-------- RECORDS TO USE

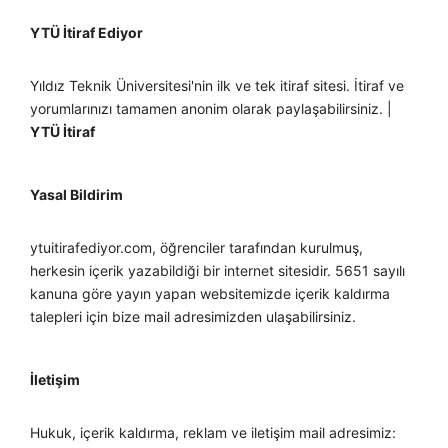
YTÜ İtiraf Ediyor
Yıldız Teknik Üniversitesi'nin ilk ve tek itiraf sitesi. İtiraf ve
yorumlarınızı tamamen anonim olarak paylaşabilirsiniz. |
YTÜ İtiraf
Yasal Bildirim
ytuitirafediyor.com, öğrenciler tarafından kurulmuş,
herkesin içerik yazabildiği bir internet sitesidir. 5651 sayılı
kanuna göre yayın yapan websitemizde içerik kaldırma
talepleri için bize mail adresimizden ulaşabilirsiniz.
İletişim
Hukuk, içerik kaldırma, reklam ve iletişim mail adresimiz:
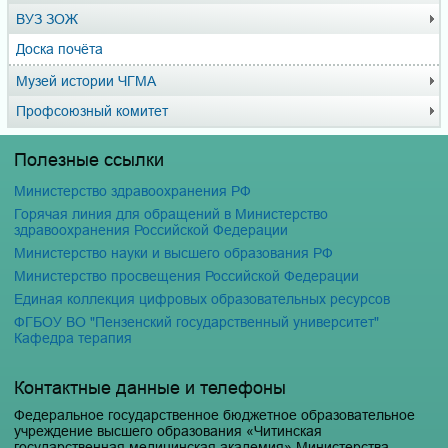
ВУЗ ЗОЖ
Доска почёта
Музей истории ЧГМА
Профсоюзный комитет
Полезные ссылки
Министерство здравоохранения РФ
Горячая линия для обращений в Министерство
здравоохранения Российской Федерации
Министерство науки и высшего образования РФ
Министерство просвещения Российской Федерации
Единая коллекция цифровых образовательных ресурсов
ФГБОУ ВО "Пензенский государственный университет"
Кафедра терапия
Контактные данные и телефоны
Федеральное государственное бюджетное образовательное
учреждение высшего образования «Читинская
государственная медицинская академия» Министерства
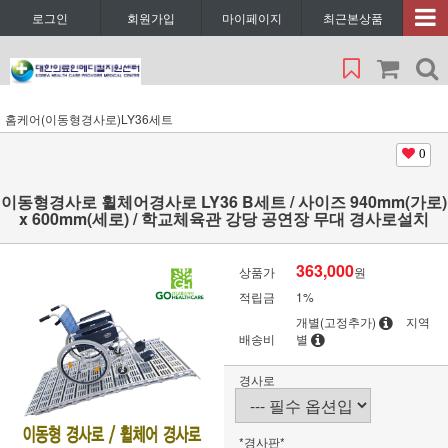
로그인
회원가입
마이페이지
최근본상품
홈케어(이동형경사로)LY36세트
0
이동형경사로 휠체어경사로 LY36 B세트 / 사이즈 940mm(가로)
x 600mm(세로) / 학교체육관 강당 공연장 무대 경사로설치
363,000
상품가
원
적립금
1%
개별(고정추가)
지역
배송비
별
경사로
*경사판*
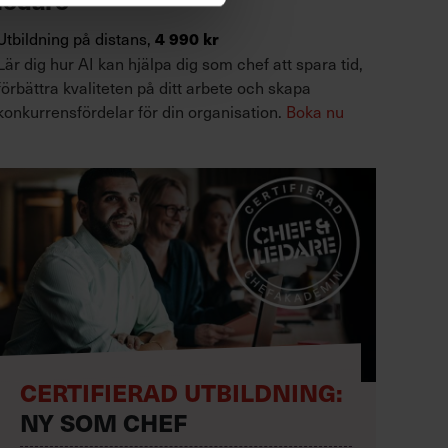
Utbildning på distans,
4 990 kr
Lär dig hur AI kan hjälpa dig som chef att spara tid,
förbättra kvaliteten på ditt arbete och skapa
konkurrensfördelar för din organisation.
Boka nu
CERTIFIERAD UTBILDNING:
NY SOM CHEF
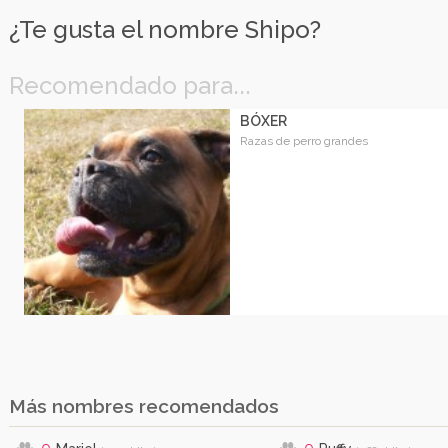
¿Te gusta el nombre Shipo?
Recomendado para...
BÓXER
Razas de perro grandes
Más nombres recomendados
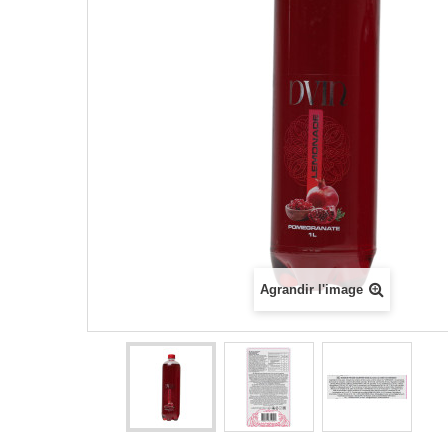
Agrandir l'image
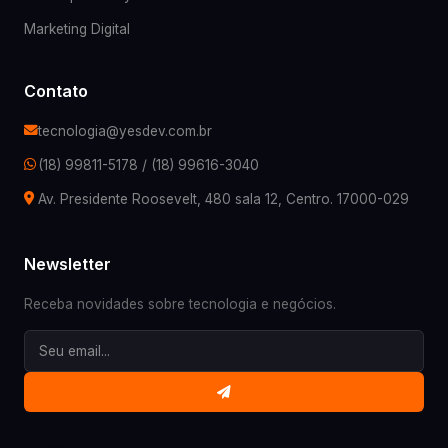
Marketing Digital
Contato
tecnologia@yesdev.com.br
(18) 99811-5178
/
(18) 99616-3040
Av. Presidente Roosevelt, 480 sala 12, Centro. 17000-029
Newsletter
Receba novidades sobre tecnologia e negócios.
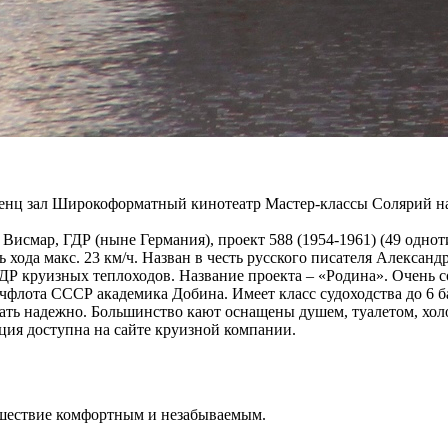
ренц зал Широкоформатный кинотеатр Мастер-классы Солярий на
. Висмар, ГДР (ныне Германия), проект 588 (1954-1961) (49 одн
сть хода макс. 23 км/ч. Назван в честь русского писателя Алекса
ДР круизных теплоходов. Название проекта – «Родина». Очень 
флота СССР академика Добина. Имеет класс судоходства до 6 бал
ть надежно. Большинство кают оснащены душем, туалетом, хол
ция доступна на сайте круизной компании.
ешествие комфортным и незабываемым.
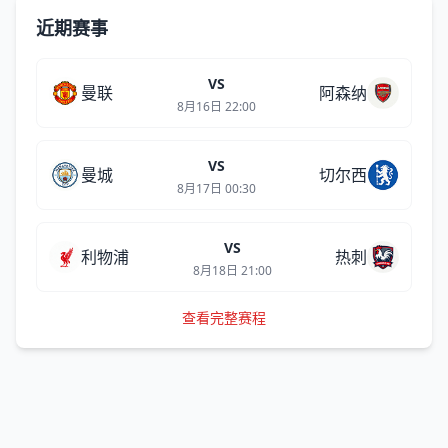
近期赛事
VS
曼联
阿森纳
8月16日 22:00
VS
曼城
切尔西
8月17日 00:30
VS
利物浦
热刺
8月18日 21:00
查看完整赛程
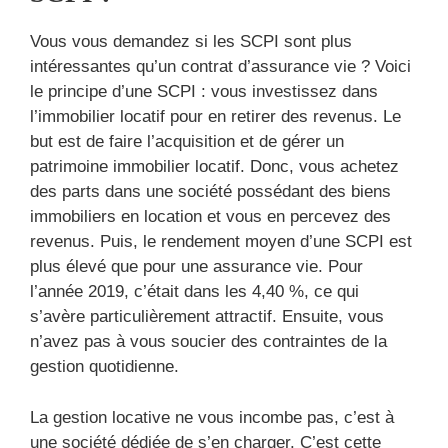
Vous vous demandez si les SCPI sont plus
intéressantes qu’un contrat d’assurance vie ? Voici
le principe d’une SCPI : vous investissez dans
l’immobilier locatif pour en retirer des revenus. Le
but est de faire l’acquisition et de gérer un
patrimoine immobilier locatif. Donc, vous achetez
des parts dans une société possédant des biens
immobiliers en location et vous en percevez des
revenus. Puis, le rendement moyen d’une SCPI est
plus élevé que pour une assurance vie. Pour
l’année 2019, c’était dans les 4,40 %, ce qui
s’avère particulièrement attractif. Ensuite, vous
n’avez pas à vous soucier des contraintes de la
gestion quotidienne.
La gestion locative ne vous incombe pas, c’est à
une société dédiée de s’en charger. C’est cette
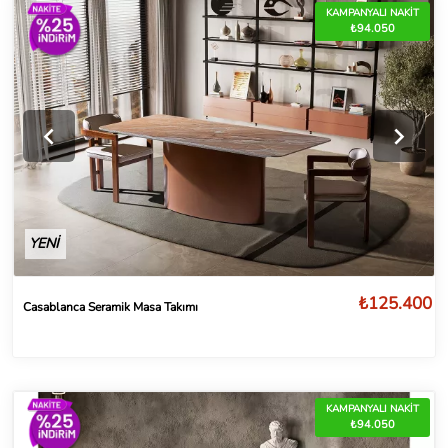
KAMPANYALI NAKİT
₺94.050
YENİ
₺125.400
Casablanca Seramik Masa Takımı
KAMPANYALI NAKİT
₺94.050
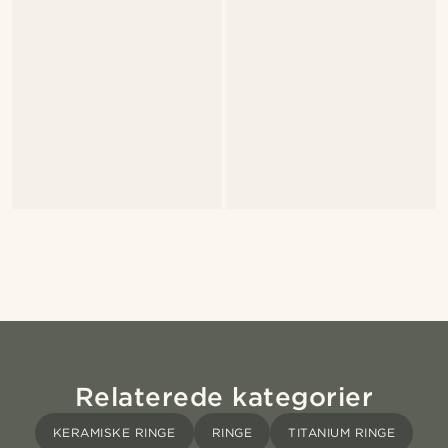
Relaterede kategorier
KERAMISKE RINGE
RINGE
TITANIUM RINGE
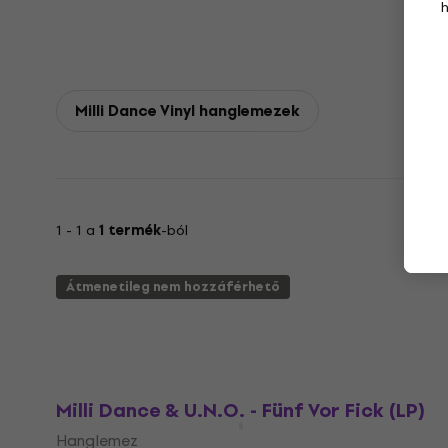
Milli Dance Vinyl hanglemezek
1 - 1 a
1 termék
-ból
Átmenetileg nem hozzáférhető
Milli Dance & U.N.O. - Fünf Vor Fick (LP)
Hanglemez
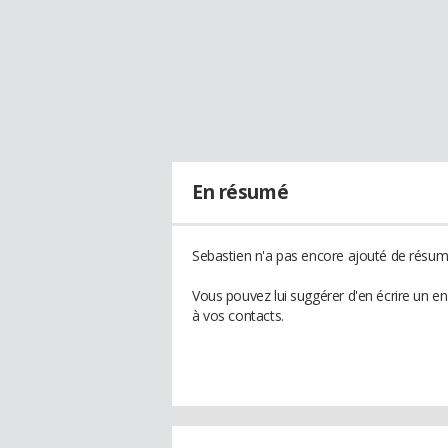
En résumé
Sebastien n'a pas encore ajouté de résumé
Vous pouvez lui suggérer d'en écrire un e
à vos contacts.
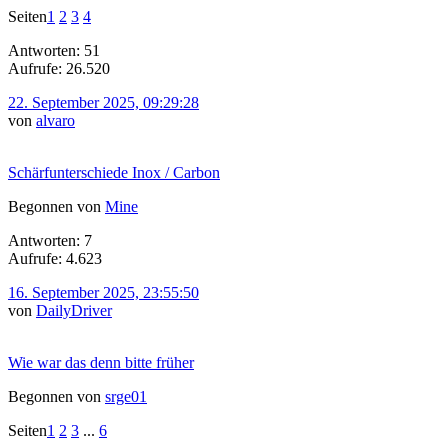
Seiten
1
2
3
4
Antworten: 51
Aufrufe: 26.520
22. September 2025, 09:29:28
von
alvaro
Schärfunterschiede Inox / Carbon
Begonnen von
Mine
Antworten: 7
Aufrufe: 4.623
16. September 2025, 23:55:50
von
DailyDriver
Wie war das denn bitte früher
Begonnen von
srge01
Seiten
1
2
3
...
6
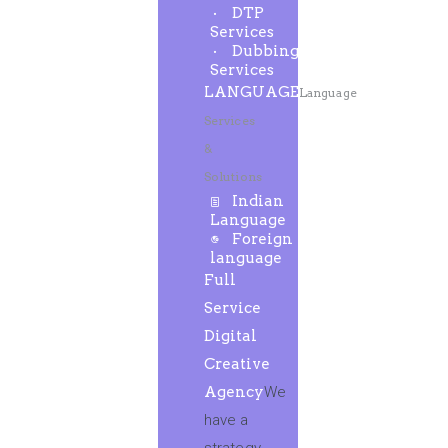
DTP
Services
Dubbing
Services
LANGUAGE
Language
Services
&
Solutions
Indian
Language
Foreign
language
Full
Service
Digital
Creative
Agency
We
have a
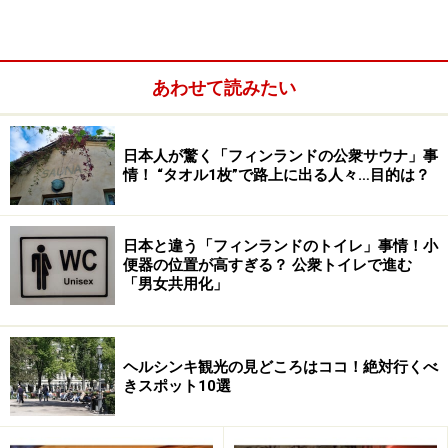
あわせて読みたい
日本人が驚く「フィンランドの公衆サウナ」事
情！ “タオル1枚”で路上に出る人々…目的は？
日本と違う「フィンランドのトイレ」事情！小
便器の位置が高すぎる？ 公衆トイレで進む
「男女共用化」
まず言及しておきたいのは、近年のフィンランドは現地
人が驚き顔をしかめるほど、年ごとに平均気温や降雨・
ヘルシンキ観光の見どころはココ！絶対行くべ
降雪量が変動しており、「これが典型的なヘルシンキの
きスポット10選
12月」などといった標準気候を失いつつあるということ
です。必ずしも年々温暖化している、という一方向への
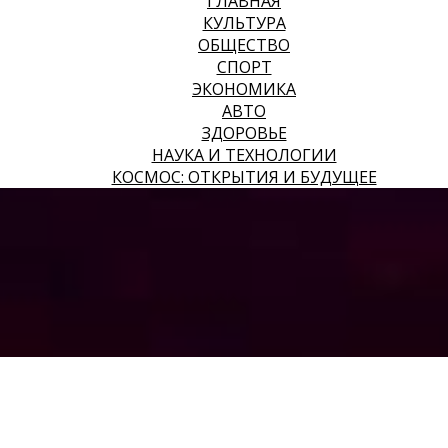
ГЛАВНАЯ
КУЛЬТУРА
ОБЩЕСТВО
СПОРТ
ЭКОНОМИКА
АВТО
ЗДОРОВЬЕ
НАУКА И ТЕХНОЛОГИИ
КОСМОС: ОТКРЫТИЯ И БУДУЩЕЕ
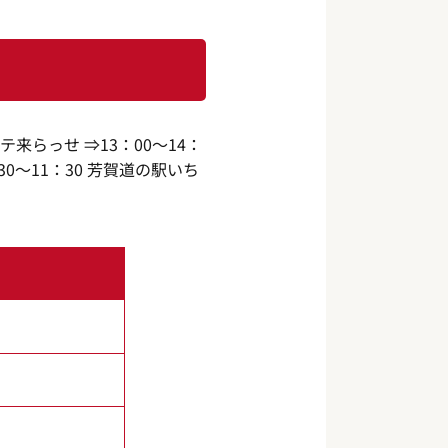
ーテ来らっせ ⇒13：00〜14：
30〜11：30 芳賀道の駅いち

----------------

● TASK
Gather every line of the items above that contains the word "Российской", and treat uppercase and lowercase as distinct.

● OUTPUT OF THE TASK
здравоохранения Российской Федерации
Министерство просвещения Российской Федерации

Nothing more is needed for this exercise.